About
How the ratings work · How the predictor works · What's coming next
How ELO Ratings Work
Every fighter in the database starts at 1500 — a neutral baseline meaning "we have no information on you yet." From there, ratings move based on results. Beat a highly-rated opponent and you gain a lot. Grind out a split-decision over a low-rated fighter and you gain much less.
The core idea: your rating reflects the quality of your wins and losses, not just the number of them. A 20-fight veteran feasting on journeymen might be rated lower than a 7-fight prospect who's already beaten two ranked opponents.
[ Finish Type Matters ]
A knockout or submission is worth more than a unanimous decision, and a unanimous decision more than a split. Finishing a fight is a stronger signal of dominance. Fighters who consistently finish get more credit.
[ New Fighters Move Faster ]
Under 5 UFC fights = provisional. Each result moves the rating significantly more until the system has enough data. This lets it calibrate quickly on new talent rather than spending years slowly nudging a number.
[ Title Fights Carry Extra Weight ]
Championship bouts have bigger impact. The stakes are higher, the competition certified elite, and the system treats those results accordingly.
[ Inactivity Decay ]
A rating earned two years ago and undefended isn't worth as much as one earned last month. Fighters inactive for 12+ months see their rating drift back toward 1500. Not a punishment — an acknowledgment of uncertainty about what they currently are.
[ Confidence Scores ]
Every rating has a confidence score. High confidence = recently active with enough fights. Low confidence flags provisional fighters or those deep in a layoff. The number is still informative — treat it with appropriate skepticism.

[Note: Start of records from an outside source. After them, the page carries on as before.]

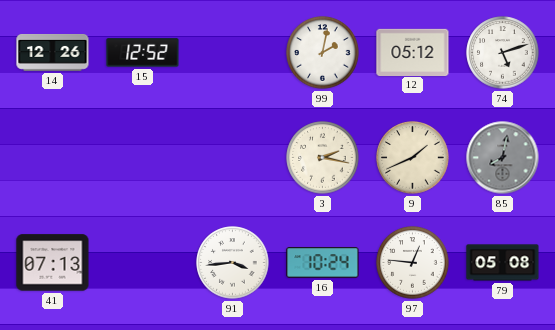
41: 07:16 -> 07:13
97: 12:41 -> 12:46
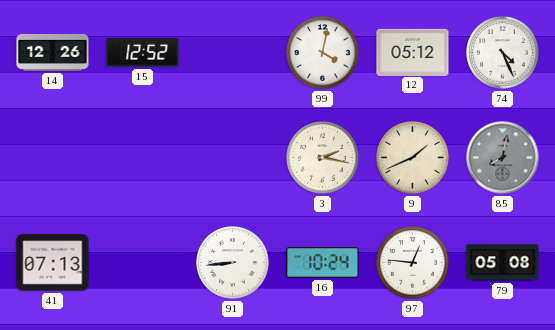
99: 2:02 -> 4:02
74: 5:12 -> 4:26
91: 3:44 -> 8:44
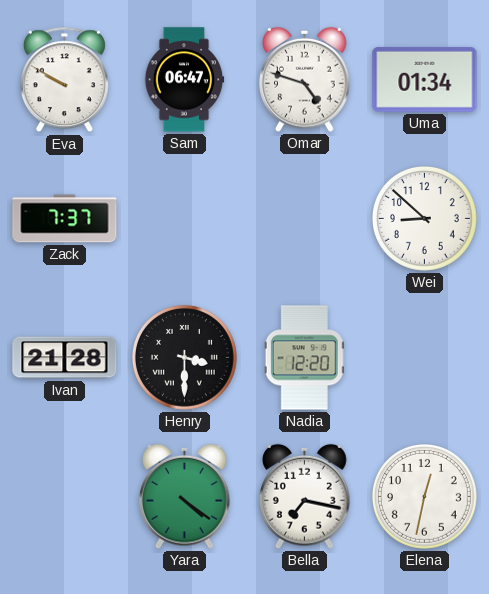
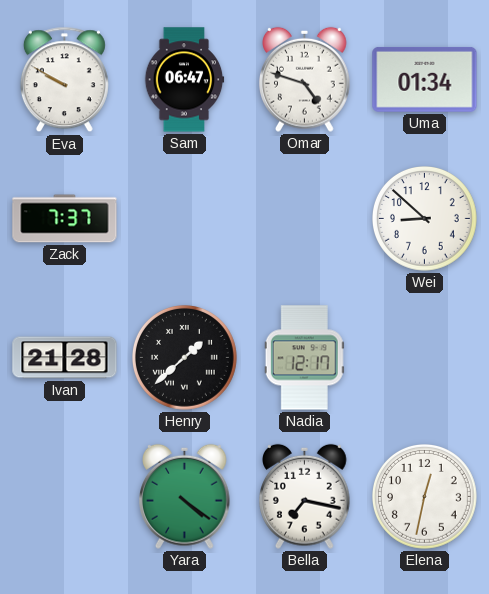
Henry: 3:30 -> 1:38
Nadia: 12:20 -> 12:17
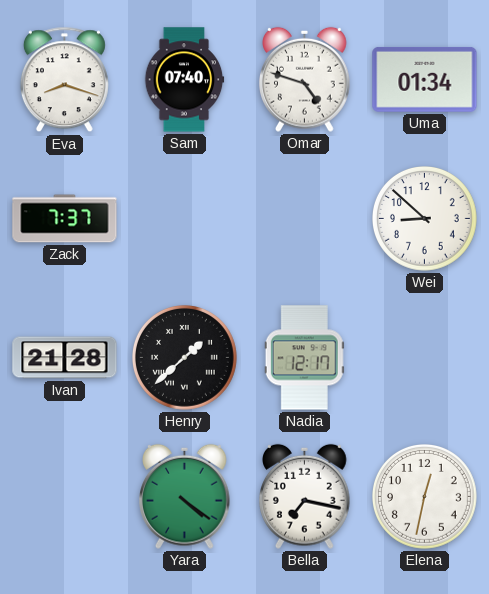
Eva: 9:50 -> 8:18
Sam: 06:47 -> 07:40
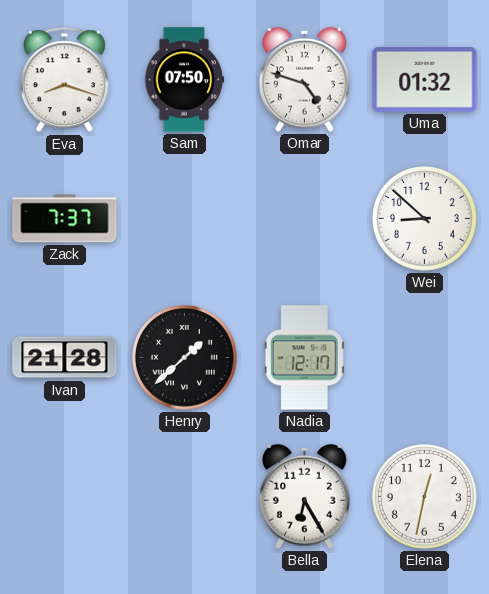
Sam: 07:40 -> 07:50
Uma: 01:34 -> 01:32
Yara: 4:21 -> none
Bella: 7:17 -> 6:25
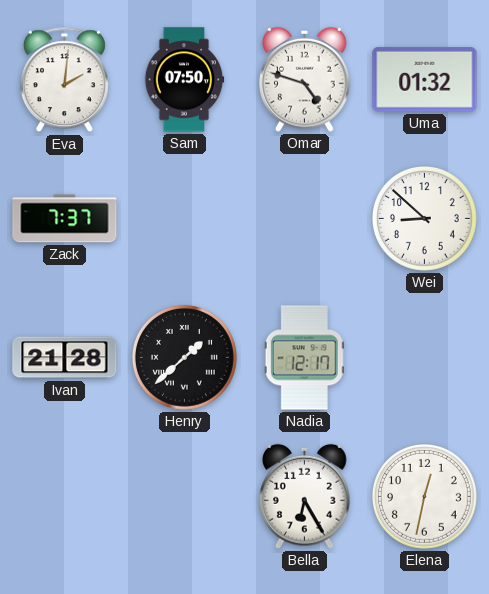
Eva: 8:18 -> 2:01
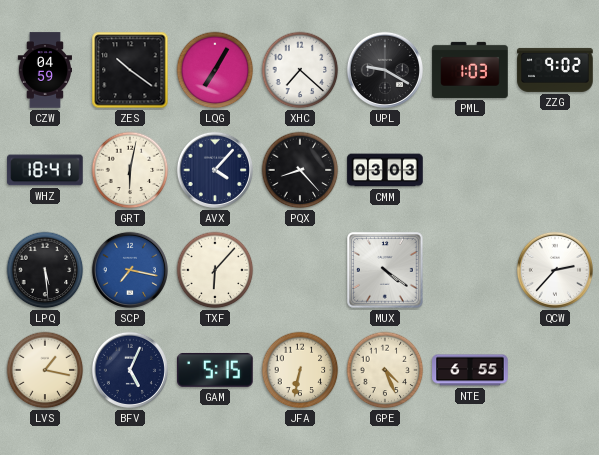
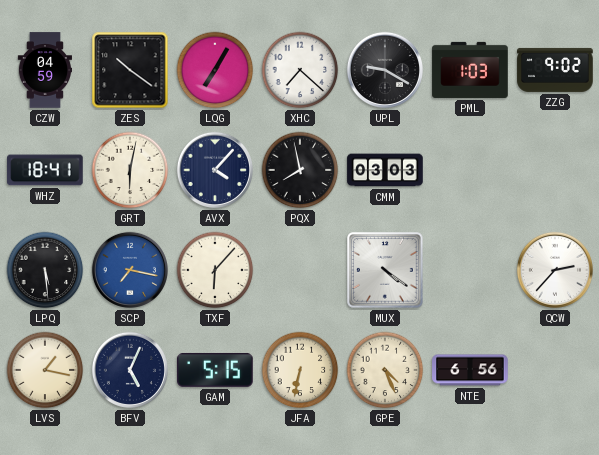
PQX: 8:23 -> 7:58
NTE: 6:55 -> 6:56
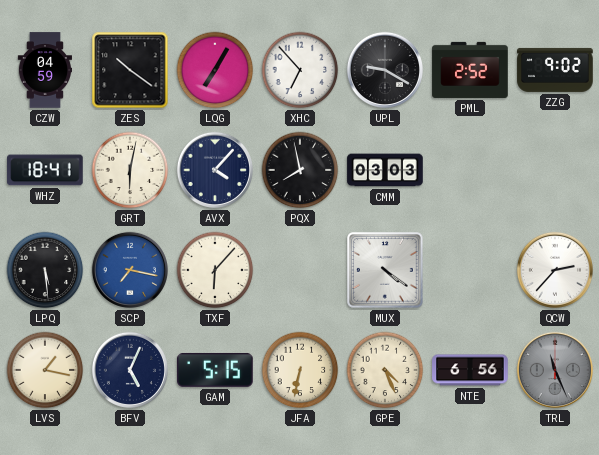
XHC: 7:22 -> 6:53
PML: 1:03 -> 2:52
TRL: none -> 11:26
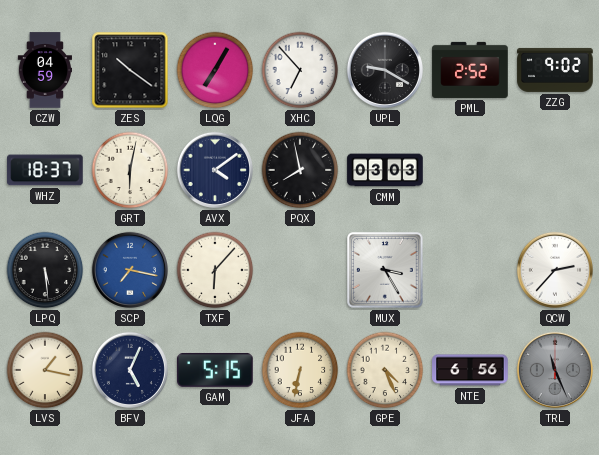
WHZ: 18:41 -> 18:37
AVX: 4:07 -> 4:09
MUX: 4:21 -> 3:25
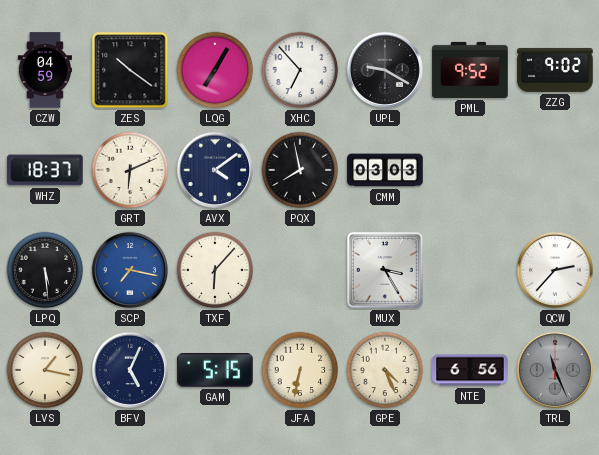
PML: 2:52 -> 9:52
GRT: 6:02 -> 6:11
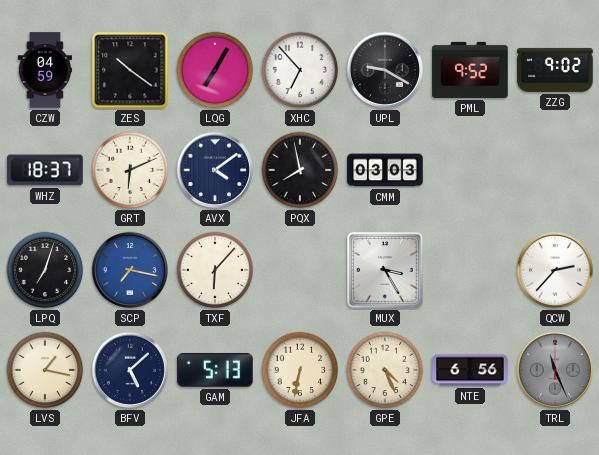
LPQ: 5:29 -> 7:03
BFV: 5:04 -> 5:08
GAM: 5:15 -> 5:13
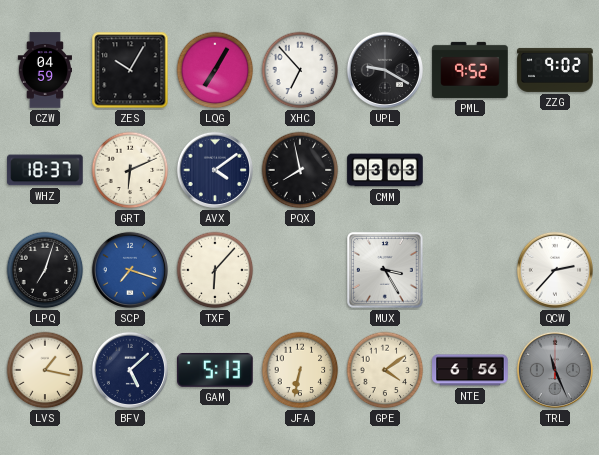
ZES: 10:21 -> 10:05
SCP: 7:17 -> 7:18
GPE: 4:26 -> 4:09
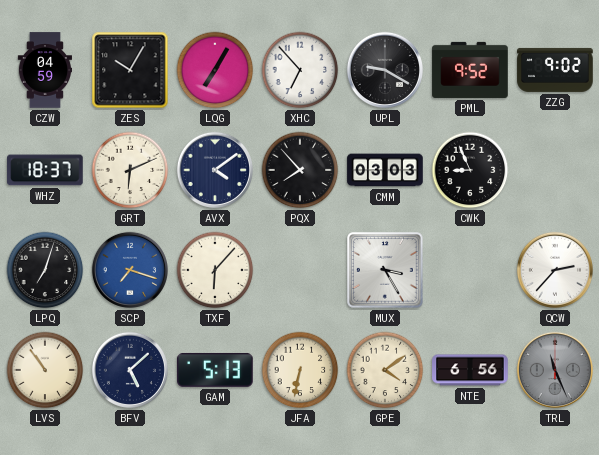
PQX: 7:58 -> 7:53
CWK: none -> 8:56
LVS: 1:17 -> 10:54
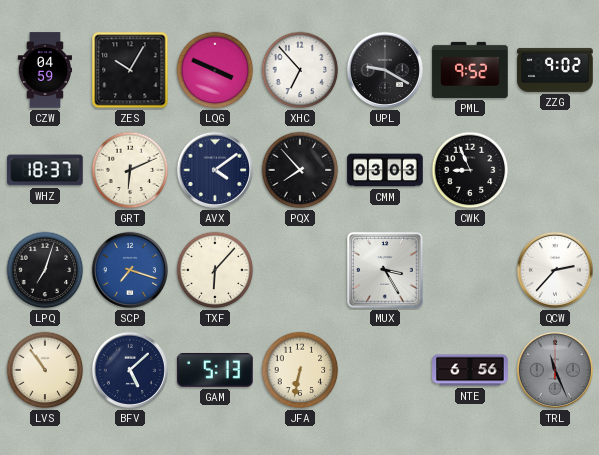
LQG: 7:05 -> 3:49
GPE: 4:09 -> none
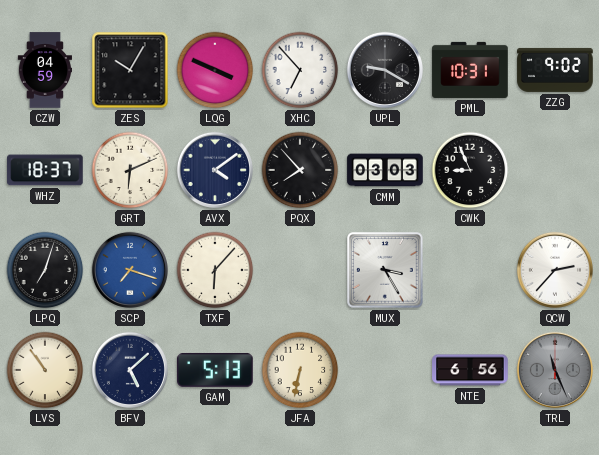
PML: 9:52 -> 10:31
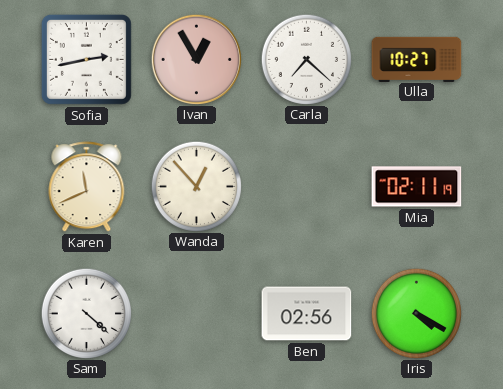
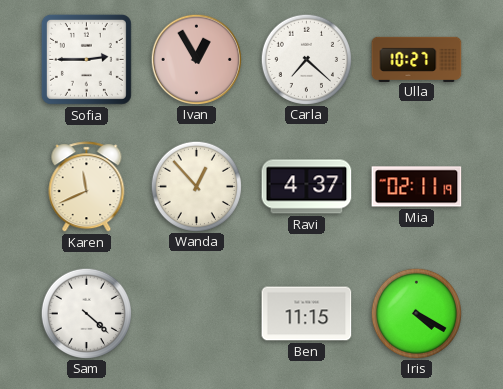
Sofia: 2:43 -> 2:45
Ravi: none -> 4:37
Ben: 02:56 -> 11:15
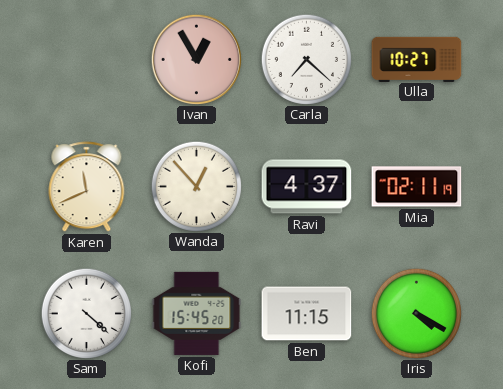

How the Fight Predictor Works
A machine learning model trained on historical UFC fights. Given two fighters, it outputs a win probability for each — not a gut feeling or a narrative, just what the data says has historically happened when fighters with similar profiles match up.
[ Training Data ]
Trained on UFC fights through end of 2022, tested on 2023 onward — fights it had never seen before. That temporal separation is how you check whether a model learned something real versus memorizing history.
[ 37 Input Signals ]
Striking output (SLpM), striking absorption (SApM), opponent quality, Elo rating, recent form (last 5), finish rate, days inactive, age, reach, stance, and takedown stats. The Vegas opening line gets a seat at the table when available — the market is good, and ignoring it would waste signal.
[ Accuracy ]
On a holdout backtest of 790 fights from 2023 to present, the model picks the right winner 68.4% of the time. Against 370 fights with Vegas odds (Nov 2018 – Mar 2026): model 72.7% vs Vegas 70.3%. It called 49 of 110 upsets — Vegas called zero.
Real numbers, not cherry-picked. The model is solid. It's also not infallible — MMA is chaotic, and no model captures a fighter's chin, their corner, or whether they had a bad camp.
[ What the % Means ]
When Fighter A wins 67%, it means: historically, when fighters with profiles like these matched up, the Fighter A analog won ~⅔ of those fights. A statement about distributions — not a guarantee about Saturday night.
What's Coming
The site is in active development. Post-launch pipeline:
Surface picks from top MMA analysts alongside the model probability and Vegas line. Three signals at once: the data, the market, and the minds who watch this sport for a living.
Upcoming and recent fight cards as prediction panels — fighter vs. fighter, model probability, Vegas line side-by-side.
When two fighters have history, it should be visible. A fight timeline that gives every rematch the context it deserves.
The model knows every fighter's Elo and stats at any point in history. GSP vs. Khabib at their respective peaks. Fedor vs. Ngannou in 2009. It's a natural extension of the data.
Key Terms
- ELO Rating
- Starts at 1500. Reflects performance quality weighted by opponent level and finish type. Top P4P contenders typically sit 1650–1750+.
- ELO Win Probability
- Raw prediction from the Elo gap alone — one of 37 signals in the full model. Layering in striking stats meaningfully improves over Elo alone.
- Z-Score (P4P)
- Standard deviations above divisional mean. Fixes the cross-division comparison problem — raw Elo ratings can't be compared across weight classes.
- Confidence Score
- 0.0–1.0. High = recently active, enough fights. Low = new, inactive, or provisional. Doesn't affect the math, just tells you how much to trust the number.
- Recent Form
- Win rate over last 5 fights. Recency matters — a fighter on a streak gets a bump regardless of career Elo.
- Finish Rate
- % of wins by KO/TKO/sub. High finish rate = more volatility. Factored into matchup dynamics.
- Days Inactive
- Days since last bout. Triggers inactivity decay in Elo and is a direct feature in the predictor. Ring rust is real.